Le Vietnam, c’est de nombreux infirmes et blessés portant le poids de la guerre, et d’autres qui continuent à se déformer par l’agent orange américain. Grouille des résistants qui vivent dans l’ici et dans le maintenant. C’est un peuple d’assassinés qui acueille le tueur en souriant. L’argent ne court pas les rues et n’a toujours pas remplacé Bouddha.

Le Vietnam, c’est un pays indépendant depuis 1945, et croyez-le ou non, il s’est presque décolonisé. C’est un Québec d’il y a 50 ans explosé de cellulaires et de télévisions. C’est l’air saturé de gaz à moteur et l’air infini des montagnes.

Ça sort de la norme, c’est unique, ça fait son chemin, son propre chemin, c’est une poésie des contrastes, et croyez-moi, elle est sale, brute et se pavane.
Voyager, c’est aller au devant de peurs infondées. C’est se battre contre l’ignorance pour avancer du côté de l’ouverture d’esprit. La peur est aussi habitée du désir. Désir d’aller vers l’autre, de vivre l’expérience qui transforme. Et ça fonctionne…on réalise que nos peurs sont des épouvantes d’enfants, mais encore, on vit de nouvelles peurs, bien vivantes cette fois-ci.

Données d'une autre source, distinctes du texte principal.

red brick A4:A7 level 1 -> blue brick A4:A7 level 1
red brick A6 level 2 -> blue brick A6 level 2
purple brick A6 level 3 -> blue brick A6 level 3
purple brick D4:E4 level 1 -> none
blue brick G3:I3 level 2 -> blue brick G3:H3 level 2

On s’est rendues sur l’île aux singes (habitée par des singes). On a eu toute une frousse lorsque les singes se sont mis à poursuivre les gens et à aggriper leurs chevilles, en faisant comme s’ils allaient les mordre. Ça n’a pas pris grand temps avant que Laurence et moi on décampe. Un vieux singe nous poursuivait en nous montrant les dents. Je l’avoue, j’ai eu peur de ces foutus singes.

Puis après vint le désir. Désir de me réapprocher de ces foutus singes pour les voir interagir. Je me suis assise pas trop loin, en demeurant très discrète, et les singes m’ont laissée tranquille. Un des singes a volé la bière d’un touriste pour la caller d'un coup. Jamais je n’aurais cru voir ça.

La morale, c’est que lorsque des Vietnamiens te spécifient ‘‘those monkeys are crazy’’, c’est qu’ils le sont. Habituellement, ils ne s’en font pas pour grand chose. On venait d’escalader un pic rocheux, Laurence croyait trouver la mort là, et les Vietnamiens ne nous avaient même pas précisé de ne pas rester en sandales. La position de Laurence pour descendre était similaire à celle d'une araignée, son centre de gravité ne pouvait être plus bas. Ce n’était pas pour les ‘‘vertigineux’’. Glissant et très escarpé, il fallait grimper dans des échelles à 90 degrés. On s’aggripait comme des singes, les normes de sécurité ne sont pas les mêmes, mais maudit que c’était excitant.

J’ai fini par escalader une tour au sommet du pic, à quelque 300 mètres d’altitude. La passerelle était trouée de partout, c’était chambranlant, mais le désir de voir cette vue écrasait tout le reste. Le désir a donc vaincu la peur, et ça en valait la peine. Vue inoubliable.